Jawab pertanyaan berikut berdasarkan tulisan tentang TKI di bawah.
(a) Negara asal apa yang tertulis pada cartridge bertinta hitam?
(b) Dalil siapa yang disebut berlaku keras dalam jagat pergaulan manusia?
(c) Pada tanggal berapa tulisan itu dimuat?

▸ **Blok Teks**:
━━━━━━━━
Mohon tunggu...
Eko Setiawan
Eko Setiawan Mohon Tunggu... karyawan swasta -

Tukang makan namun tetap langsing :D

Selanjutnya

Tutup

Sosbud

TKI-ku Malang, TKI-ku Sayang*)

19 September 2013   04:58 Diperbarui: 24 Juni 2015   07:42 174
+
Laporkan Konten
Laporkan Akun
Kompasiana adalah platform blog. Konten ini menjadi tanggung jawab bloger dan tidak mewakili pandangan redaksi Kompas.
Lihat foto
Bagikan ide kreativitasmu dalam bentuk konten di Kompasiana | Sumber gambar: Freepik

Kemarin saya membeli printer. Dari dua buah cartridge – untuk tinta berwarna dan tinta hitam - yang ada di dalamnya, tertulis pada yang bertinta hitam: Product of Malaysia. Pada hari yang sama, saya baca di berbagai media elektronik: Bulan Januari ini (kalau tak salah ingat, tahun 2009, pen.), 2.973 TKI ilegal diusir dari Malaysia. Ribuan lainnya mengalami nasib yang sama di setiap bulannya pada bulan-bulan yang lain. Sesaat saya tercenung: Mungkin ada di antara mereka adalah tetangga saya di Tulungagung sana, atau Trenggalek, atau Malang... Dan tidak tertutup kemungkinan, bukan, bahwa kawan-kawan kita yang terusir itu ikut andil di dalam pembuatan cartridge Malaysia tersebut, yang bahkan saya gunakan di sini, di Inggris ini?

TKI-ku malang

Pasti kita semua sudah mafhum, bahwa kawan-kawan kita yang ke Malaysia itu – maupun ke negara-negara lainnya - adalah, sebagian besar, merupakan warga yang tersisih dari keras berlakunya dalil Darwin di dalam jagat pergaulan manusia: survival of the fittest. “Aku paling bisa menyesuaikan diri dengan keadaan, dan dengan demikian akulah yang berjaya”. Mereka bukan, sehingga mereka tersisih. Mereka tidak punya penghasilan memadai maupun modal produksi, pun di mata masyarakat tidak dihargai. Mereka tidak punya apa-apa, sehingga keputusan beraroma pertaruhan pun diambil: mengadu nasib ke negara lain, barangkali di seberang memberikan lebih banyak peluang. Seringkali mereka berangkat tanpa bekal uang, ketrampilan sosial, ketrampilan teknikal, pendidikan; kecuali satu: harapan akan masa depan yang lebih menjanjikan.

Namun seringkali kenyataan tidaklah seindah angan-angan. Terlibat kriminalitas – baik sebagai korban maupun pelaku -, tewas tenggelam di lautan, mengalami kekerasan dari majikan, dikejar-kejar aparat kepolisian, atau bahkan – yang sering kita dengar – menjadi obyek pemerasan.
━━━━━━━━
▸ **Data Tercatat**:

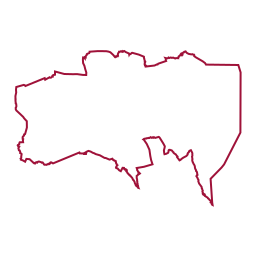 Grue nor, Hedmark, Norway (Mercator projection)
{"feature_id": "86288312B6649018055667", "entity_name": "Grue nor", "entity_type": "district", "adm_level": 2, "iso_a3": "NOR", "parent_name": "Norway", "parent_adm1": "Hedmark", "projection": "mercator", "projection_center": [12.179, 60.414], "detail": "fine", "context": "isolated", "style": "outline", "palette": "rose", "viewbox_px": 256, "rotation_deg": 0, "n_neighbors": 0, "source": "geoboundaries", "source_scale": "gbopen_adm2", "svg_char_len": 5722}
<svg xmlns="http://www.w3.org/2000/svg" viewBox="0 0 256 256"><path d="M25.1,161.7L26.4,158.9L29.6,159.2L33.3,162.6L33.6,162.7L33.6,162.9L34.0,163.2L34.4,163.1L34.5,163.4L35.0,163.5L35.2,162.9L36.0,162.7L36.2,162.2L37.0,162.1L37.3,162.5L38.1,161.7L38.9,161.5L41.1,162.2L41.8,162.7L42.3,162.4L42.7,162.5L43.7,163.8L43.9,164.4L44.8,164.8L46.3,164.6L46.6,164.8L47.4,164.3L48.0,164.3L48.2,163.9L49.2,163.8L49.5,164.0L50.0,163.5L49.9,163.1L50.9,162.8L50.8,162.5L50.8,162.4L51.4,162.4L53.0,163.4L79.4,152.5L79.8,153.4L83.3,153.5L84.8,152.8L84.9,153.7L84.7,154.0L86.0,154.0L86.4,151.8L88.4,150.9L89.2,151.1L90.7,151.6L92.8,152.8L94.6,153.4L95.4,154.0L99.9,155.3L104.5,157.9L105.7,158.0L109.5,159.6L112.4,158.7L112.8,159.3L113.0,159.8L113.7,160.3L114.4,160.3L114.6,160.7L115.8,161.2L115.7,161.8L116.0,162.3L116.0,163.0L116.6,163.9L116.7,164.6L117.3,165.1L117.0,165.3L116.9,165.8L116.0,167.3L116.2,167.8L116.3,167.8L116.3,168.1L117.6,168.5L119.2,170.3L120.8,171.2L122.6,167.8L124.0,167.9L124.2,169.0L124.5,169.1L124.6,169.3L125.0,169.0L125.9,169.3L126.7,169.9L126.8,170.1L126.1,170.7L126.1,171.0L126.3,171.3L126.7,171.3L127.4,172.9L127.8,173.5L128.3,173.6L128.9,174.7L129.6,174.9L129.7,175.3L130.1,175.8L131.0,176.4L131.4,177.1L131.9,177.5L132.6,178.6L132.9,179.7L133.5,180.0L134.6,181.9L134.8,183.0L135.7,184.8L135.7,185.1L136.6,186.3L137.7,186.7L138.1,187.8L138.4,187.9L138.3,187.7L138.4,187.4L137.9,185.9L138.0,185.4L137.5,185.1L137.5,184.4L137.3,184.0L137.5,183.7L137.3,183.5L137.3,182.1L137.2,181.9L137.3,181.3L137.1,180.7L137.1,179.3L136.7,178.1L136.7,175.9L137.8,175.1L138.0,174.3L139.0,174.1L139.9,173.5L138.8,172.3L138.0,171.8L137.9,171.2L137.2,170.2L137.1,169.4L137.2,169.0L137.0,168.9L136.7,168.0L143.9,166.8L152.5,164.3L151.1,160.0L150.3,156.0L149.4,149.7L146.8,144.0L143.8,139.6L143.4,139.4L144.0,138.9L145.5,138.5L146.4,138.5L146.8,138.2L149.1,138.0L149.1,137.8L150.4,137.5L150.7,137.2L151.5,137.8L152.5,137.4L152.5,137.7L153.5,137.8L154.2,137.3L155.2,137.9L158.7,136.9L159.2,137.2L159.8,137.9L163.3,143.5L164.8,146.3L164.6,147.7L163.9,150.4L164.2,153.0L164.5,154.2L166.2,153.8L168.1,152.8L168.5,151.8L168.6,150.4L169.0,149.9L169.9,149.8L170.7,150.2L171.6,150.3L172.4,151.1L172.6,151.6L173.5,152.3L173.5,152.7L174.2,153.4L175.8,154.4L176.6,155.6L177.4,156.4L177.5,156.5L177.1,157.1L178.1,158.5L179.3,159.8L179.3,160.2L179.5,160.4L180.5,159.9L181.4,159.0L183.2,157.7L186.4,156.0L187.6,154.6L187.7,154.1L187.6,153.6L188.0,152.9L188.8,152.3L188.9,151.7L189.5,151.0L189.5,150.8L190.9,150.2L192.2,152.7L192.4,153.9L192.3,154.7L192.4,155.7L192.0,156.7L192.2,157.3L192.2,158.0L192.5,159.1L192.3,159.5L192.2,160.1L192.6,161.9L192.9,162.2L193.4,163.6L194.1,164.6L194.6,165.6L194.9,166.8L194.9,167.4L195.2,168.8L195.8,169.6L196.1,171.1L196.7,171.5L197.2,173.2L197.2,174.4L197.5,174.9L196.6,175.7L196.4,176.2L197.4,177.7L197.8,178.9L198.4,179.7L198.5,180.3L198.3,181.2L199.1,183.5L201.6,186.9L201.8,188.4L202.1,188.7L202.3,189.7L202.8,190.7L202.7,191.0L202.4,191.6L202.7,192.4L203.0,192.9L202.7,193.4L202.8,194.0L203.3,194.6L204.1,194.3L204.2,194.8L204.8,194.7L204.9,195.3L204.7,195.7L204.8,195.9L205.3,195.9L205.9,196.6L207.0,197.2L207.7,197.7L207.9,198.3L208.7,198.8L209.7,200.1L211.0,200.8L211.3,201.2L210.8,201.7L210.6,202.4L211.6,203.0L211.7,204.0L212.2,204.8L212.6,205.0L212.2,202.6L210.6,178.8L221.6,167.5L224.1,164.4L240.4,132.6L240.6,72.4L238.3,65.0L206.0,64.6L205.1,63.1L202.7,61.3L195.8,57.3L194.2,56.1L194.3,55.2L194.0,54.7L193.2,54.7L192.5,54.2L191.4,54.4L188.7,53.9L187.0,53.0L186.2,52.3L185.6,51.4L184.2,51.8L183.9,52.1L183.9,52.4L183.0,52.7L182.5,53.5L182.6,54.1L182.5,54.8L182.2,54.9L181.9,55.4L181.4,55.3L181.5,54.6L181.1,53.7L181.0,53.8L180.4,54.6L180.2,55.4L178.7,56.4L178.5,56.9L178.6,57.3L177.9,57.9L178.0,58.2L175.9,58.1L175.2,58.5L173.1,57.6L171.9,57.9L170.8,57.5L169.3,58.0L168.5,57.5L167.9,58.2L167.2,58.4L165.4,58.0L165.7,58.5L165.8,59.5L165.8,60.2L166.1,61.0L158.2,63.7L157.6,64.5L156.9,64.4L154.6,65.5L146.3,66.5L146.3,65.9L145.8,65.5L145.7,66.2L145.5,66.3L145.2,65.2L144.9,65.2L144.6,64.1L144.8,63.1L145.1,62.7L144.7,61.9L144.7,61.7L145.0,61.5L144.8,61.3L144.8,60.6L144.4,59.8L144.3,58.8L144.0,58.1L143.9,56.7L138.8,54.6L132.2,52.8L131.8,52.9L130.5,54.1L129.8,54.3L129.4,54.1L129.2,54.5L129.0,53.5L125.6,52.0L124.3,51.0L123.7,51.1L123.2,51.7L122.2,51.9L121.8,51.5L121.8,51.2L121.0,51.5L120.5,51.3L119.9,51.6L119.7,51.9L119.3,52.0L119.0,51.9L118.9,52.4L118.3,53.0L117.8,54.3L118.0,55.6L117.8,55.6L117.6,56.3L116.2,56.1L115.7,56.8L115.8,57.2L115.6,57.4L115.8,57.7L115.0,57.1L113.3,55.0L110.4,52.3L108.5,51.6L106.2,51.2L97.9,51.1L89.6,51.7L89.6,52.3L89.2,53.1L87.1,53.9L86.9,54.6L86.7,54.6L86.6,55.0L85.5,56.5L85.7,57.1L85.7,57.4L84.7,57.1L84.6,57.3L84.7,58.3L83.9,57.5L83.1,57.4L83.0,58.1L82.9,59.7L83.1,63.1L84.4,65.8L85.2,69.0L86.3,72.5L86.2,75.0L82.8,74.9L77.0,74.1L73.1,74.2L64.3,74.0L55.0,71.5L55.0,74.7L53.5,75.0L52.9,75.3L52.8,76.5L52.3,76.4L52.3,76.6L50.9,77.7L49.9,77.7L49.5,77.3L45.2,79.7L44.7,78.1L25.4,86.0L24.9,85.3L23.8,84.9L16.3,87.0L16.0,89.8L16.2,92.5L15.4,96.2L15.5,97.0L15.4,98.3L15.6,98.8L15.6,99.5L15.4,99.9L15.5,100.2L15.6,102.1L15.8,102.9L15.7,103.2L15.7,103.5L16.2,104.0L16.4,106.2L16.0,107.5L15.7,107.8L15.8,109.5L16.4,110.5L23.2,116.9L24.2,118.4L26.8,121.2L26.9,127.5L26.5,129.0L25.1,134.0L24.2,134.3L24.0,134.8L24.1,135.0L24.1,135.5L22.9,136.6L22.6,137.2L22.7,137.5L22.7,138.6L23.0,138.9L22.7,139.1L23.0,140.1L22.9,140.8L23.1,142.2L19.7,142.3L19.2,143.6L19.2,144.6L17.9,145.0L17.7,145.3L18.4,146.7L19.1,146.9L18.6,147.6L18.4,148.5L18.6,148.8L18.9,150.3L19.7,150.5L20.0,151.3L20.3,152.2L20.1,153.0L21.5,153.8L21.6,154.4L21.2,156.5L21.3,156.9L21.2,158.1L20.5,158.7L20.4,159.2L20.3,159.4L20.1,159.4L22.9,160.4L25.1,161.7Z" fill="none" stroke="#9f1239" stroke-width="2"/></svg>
━━━━━━━━
▸ **Jawaban Soal**:
(a) Malaysia ("Product of Malaysia")
(b) Darwin, yaitu survival of the fittest
(c) 19 September 2013